What you need to do:
Copy out the items below with "Replies" changed to "Responses" everywhere it occurs, keeping everything else the same.

Saved data entries:

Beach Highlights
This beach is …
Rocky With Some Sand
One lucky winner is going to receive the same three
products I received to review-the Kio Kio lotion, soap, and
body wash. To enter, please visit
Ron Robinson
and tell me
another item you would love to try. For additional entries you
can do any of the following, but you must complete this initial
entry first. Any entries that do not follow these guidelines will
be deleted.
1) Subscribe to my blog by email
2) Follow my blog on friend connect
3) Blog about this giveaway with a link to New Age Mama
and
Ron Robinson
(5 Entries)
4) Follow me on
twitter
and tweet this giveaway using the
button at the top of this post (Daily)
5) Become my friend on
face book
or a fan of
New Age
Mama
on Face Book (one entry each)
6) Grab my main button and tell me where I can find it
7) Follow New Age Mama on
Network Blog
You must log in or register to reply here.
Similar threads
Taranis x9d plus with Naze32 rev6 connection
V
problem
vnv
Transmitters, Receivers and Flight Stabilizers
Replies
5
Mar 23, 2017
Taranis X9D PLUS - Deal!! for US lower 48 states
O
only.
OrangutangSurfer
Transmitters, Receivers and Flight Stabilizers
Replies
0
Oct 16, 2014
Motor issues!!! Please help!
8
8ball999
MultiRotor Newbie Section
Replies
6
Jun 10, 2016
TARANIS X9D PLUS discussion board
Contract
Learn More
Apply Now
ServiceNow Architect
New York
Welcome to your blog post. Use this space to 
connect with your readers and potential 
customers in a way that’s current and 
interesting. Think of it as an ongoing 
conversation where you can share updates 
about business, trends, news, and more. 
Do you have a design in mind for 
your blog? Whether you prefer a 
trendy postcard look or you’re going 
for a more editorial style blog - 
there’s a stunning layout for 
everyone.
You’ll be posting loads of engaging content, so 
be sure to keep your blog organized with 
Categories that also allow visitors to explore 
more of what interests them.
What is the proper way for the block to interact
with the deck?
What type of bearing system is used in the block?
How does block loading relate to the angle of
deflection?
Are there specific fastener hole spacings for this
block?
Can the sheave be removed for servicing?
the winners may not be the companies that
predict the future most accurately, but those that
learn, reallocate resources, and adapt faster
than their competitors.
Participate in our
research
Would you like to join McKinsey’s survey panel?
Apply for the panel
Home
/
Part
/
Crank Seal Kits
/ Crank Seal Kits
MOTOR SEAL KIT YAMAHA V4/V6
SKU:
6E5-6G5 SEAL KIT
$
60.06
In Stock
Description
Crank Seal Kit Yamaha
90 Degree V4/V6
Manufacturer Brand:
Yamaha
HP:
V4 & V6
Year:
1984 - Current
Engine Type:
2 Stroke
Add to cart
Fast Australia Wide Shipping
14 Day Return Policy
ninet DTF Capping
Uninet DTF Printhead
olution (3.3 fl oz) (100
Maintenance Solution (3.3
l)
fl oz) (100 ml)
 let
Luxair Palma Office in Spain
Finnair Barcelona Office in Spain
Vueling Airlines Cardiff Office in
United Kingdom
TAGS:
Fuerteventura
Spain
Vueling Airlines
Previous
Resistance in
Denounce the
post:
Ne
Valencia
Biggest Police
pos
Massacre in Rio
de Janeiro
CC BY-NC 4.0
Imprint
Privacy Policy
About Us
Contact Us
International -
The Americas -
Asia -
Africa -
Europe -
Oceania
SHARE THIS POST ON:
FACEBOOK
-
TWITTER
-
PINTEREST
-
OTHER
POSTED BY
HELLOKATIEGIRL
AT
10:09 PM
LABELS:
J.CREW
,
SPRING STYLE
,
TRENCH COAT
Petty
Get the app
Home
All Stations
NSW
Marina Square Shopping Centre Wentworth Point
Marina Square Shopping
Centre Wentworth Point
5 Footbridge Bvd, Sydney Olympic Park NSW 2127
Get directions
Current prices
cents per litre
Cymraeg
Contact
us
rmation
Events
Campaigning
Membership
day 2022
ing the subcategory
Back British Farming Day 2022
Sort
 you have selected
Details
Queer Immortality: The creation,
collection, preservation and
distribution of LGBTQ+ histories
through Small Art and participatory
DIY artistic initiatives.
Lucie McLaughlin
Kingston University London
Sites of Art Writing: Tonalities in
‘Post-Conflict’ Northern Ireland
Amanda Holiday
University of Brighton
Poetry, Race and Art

Task answer:
Beach Highlights
This beach is …
Rocky With Some Sand
One lucky winner is going to receive the same three
products I received to review-the Kio Kio lotion, soap, and
body wash. To enter, please visit
Ron Robinson
and tell me
another item you would love to try. For additional entries you
can do any of the following, but you must complete this initial
entry first. Any entries that do not follow these guidelines will
be deleted.
1) Subscribe to my blog by email
2) Follow my blog on friend connect
3) Blog about this giveaway with a link to New Age Mama
and
Ron Robinson
(5 Entries)
4) Follow me on
twitter
and tweet this giveaway using the
button at the top of this post (Daily)
5) Become my friend on
face book
or a fan of
New Age
Mama
on Face Book (one entry each)
6) Grab my main button and tell me where I can find it
7) Follow New Age Mama on
Network Blog
You must log in or register to reply here.
Similar threads
Taranis x9d plus with Naze32 rev6 connection
V
problem
vnv
Transmitters, Receivers and Flight Stabilizers
Responses
5
Mar 23, 2017
Taranis X9D PLUS - Deal!! for US lower 48 states
O
only.
OrangutangSurfer
Transmitters, Receivers and Flight Stabilizers
Responses
0
Oct 16, 2014
Motor issues!!! Please help!
8
8ball999
MultiRotor Newbie Section
Responses
6
Jun 10, 2016
TARANIS X9D PLUS discussion board
Contract
Learn More
Apply Now
ServiceNow Architect
New York
Welcome to your blog post. Use this space to 
connect with your readers and potential 
customers in a way that’s current and 
interesting. Think of it as an ongoing 
conversation where you can share updates 
about business, trends, news, and more. 
Do you have a design in mind for 
your blog? Whether you prefer a 
trendy postcard look or you’re going 
for a more editorial style blog - 
there’s a stunning layout for 
everyone.
You’ll be posting loads of engaging content, so 
be sure to keep your blog organized with 
Categories that also allow visitors to explore 
more of what interests them.
What is the proper way for the block to interact
with the deck?
What type of bearing system is used in the block?
How does block loading relate to the angle of
deflection?
Are there specific fastener hole spacings for this
block?
Can the sheave be removed for servicing?
the winners may not be the companies that
predict the future most accurately, but those that
learn, reallocate resources, and adapt faster
than their competitors.
Participate in our
research
Would you like to join McKinsey’s survey panel?
Apply for the panel
Home
/
Part
/
Crank Seal Kits
/ Crank Seal Kits
MOTOR SEAL KIT YAMAHA V4/V6
SKU:
6E5-6G5 SEAL KIT
$
60.06
In Stock
Description
Crank Seal Kit Yamaha
90 Degree V4/V6
Manufacturer Brand:
Yamaha
HP:
V4 & V6
Year:
1984 - Current
Engine Type:
2 Stroke
Add to cart
Fast Australia Wide Shipping
14 Day Return Policy
ninet DTF Capping
Uninet DTF Printhead
olution (3.3 fl oz) (100
Maintenance Solution (3.3
l)
fl oz) (100 ml)
 let
Luxair Palma Office in Spain
Finnair Barcelona Office in Spain
Vueling Airlines Cardiff Office in
United Kingdom
TAGS:
Fuerteventura
Spain
Vueling Airlines
Previous
Resistance in
Denounce the
post:
Ne
Valencia
Biggest Police
pos
Massacre in Rio
de Janeiro
CC BY-NC 4.0
Imprint
Privacy Policy
About Us
Contact Us
International -
The Americas -
Asia -
Africa -
Europe -
Oceania
SHARE THIS POST ON:
FACEBOOK
-
TWITTER
-
PINTEREST
-
OTHER
POSTED BY
HELLOKATIEGIRL
AT
10:09 PM
LABELS:
J.CREW
,
SPRING STYLE
,
TRENCH COAT
Petty
Get the app
Home
All Stations
NSW
Marina Square Shopping Centre Wentworth Point
Marina Square Shopping
Centre Wentworth Point
5 Footbridge Bvd, Sydney Olympic Park NSW 2127
Get directions
Current prices
cents per litre
Cymraeg
Contact
us
rmation
Events
Campaigning
Membership
day 2022
ing the subcategory
Back British Farming Day 2022
Sort
 you have selected
Details
Queer Immortality: The creation,
collection, preservation and
distribution of LGBTQ+ histories
through Small Art and participatory
DIY artistic initiatives.
Lucie McLaughlin
Kingston University London
Sites of Art Writing: Tonalities in
‘Post-Conflict’ Northern Ireland
Amanda Holiday
University of Brighton
Poetry, Race and Art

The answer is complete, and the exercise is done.